The performance was quite poor, so I added stopwatch timing to isolate the problem. The HighlightSearchTerms method in my model seems to be the culprit (about 100-600 ms to execute). If I short-circuit this method to just return the input text, the performance is fine.
Here is the method:
_analyzer is a StandardAnalyzer(_luceneVersion)
_parser is a QueryParser(_luceneVersion, “content”, _analyzer)
_formatter is a SimpleHTMLFormatter(“|~S~|”, “|~E~|”);
private string HighlightSearchTerms(string text, string queryString)
{
var query = new BooleanQuery();
query.Add(_parser.Parse(queryString), Occur.SHOULD);
var fragmentScorer = new QueryScorer(query);
var highlighter = new Highlighter(_formatter, fragmentScorer);
highlighter.TextFragmenter = new NullFragmenter();
var tokenStream = _analyzer.TokenStream(null, new StringReader(text));
string highlightedText = highlighter.GetBestFragment(tokenStream, text);
return highlightedText == null ? text : highlightedText;
}
A few years back I read the "Lucene In Action" book and have again thumbed through relevant portions to see if I could get any ideas.

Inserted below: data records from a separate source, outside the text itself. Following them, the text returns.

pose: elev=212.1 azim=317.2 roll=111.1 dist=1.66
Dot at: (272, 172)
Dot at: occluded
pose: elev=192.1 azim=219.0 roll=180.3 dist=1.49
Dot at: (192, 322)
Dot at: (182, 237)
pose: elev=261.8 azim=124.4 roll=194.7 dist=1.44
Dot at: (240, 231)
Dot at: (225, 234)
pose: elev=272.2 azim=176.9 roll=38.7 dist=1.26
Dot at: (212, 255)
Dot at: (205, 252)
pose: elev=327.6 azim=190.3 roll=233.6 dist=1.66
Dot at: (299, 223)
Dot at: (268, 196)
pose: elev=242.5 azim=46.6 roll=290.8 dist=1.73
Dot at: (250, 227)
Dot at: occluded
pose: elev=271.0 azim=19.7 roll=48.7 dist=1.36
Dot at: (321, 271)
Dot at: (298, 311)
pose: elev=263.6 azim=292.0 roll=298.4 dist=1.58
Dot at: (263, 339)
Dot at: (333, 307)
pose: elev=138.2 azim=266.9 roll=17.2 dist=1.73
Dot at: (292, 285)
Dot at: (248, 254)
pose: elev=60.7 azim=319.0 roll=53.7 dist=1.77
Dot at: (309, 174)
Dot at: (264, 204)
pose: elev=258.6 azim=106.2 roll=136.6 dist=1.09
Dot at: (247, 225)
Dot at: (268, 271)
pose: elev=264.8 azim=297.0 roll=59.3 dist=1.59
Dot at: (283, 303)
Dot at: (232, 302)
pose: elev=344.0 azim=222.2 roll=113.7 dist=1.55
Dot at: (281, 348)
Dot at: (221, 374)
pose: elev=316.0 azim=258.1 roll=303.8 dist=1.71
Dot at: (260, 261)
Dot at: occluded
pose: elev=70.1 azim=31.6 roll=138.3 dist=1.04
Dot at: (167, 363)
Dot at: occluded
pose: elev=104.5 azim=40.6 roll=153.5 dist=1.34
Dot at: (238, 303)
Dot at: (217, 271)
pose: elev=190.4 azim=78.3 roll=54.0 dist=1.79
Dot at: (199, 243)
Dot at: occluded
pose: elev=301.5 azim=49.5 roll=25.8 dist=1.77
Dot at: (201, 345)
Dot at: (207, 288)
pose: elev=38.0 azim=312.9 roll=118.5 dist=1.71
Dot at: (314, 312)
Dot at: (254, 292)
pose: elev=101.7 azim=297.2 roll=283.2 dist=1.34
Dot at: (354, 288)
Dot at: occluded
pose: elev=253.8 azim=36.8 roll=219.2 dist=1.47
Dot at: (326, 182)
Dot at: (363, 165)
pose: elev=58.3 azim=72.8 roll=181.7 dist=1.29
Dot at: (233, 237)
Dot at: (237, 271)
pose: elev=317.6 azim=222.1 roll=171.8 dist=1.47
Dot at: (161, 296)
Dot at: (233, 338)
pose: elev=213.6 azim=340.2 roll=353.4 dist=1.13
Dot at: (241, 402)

I've also searched the net a good bit. So, here are a couple of questions or areas of possible exploration.
- Can I omit scoring somehow? I don't need to show context of matching search terms, so I don't need to break up the hit document into fragments and get a "score" for the various fragments. I want the list of hits shown by title and then when the user selects one hit, the whole hit document is displayed with highlighting. I see how to use NullFragmenter and GetBestFragment, but I don't know whether that short-circuits the scoring operation. Would omitting the scoring improve performance?
- I have considered refactoring my view to have a single widget for displaying a hit document as one blob of HTML or RTF text. That way, I could call the highlight method only one time instead of 10 or 15 times (some ContentControls are inside an ItemsControl so there are multiple instances of some fields on the view). I expect this would significantly boost performance. The highlighting would be on text that was marked up with table formatting and such, but I suppose that would still work?
- Is there something else I am missing that makes my highlight method so slow? Half a second seems way too slow - like I am really messing up something basic.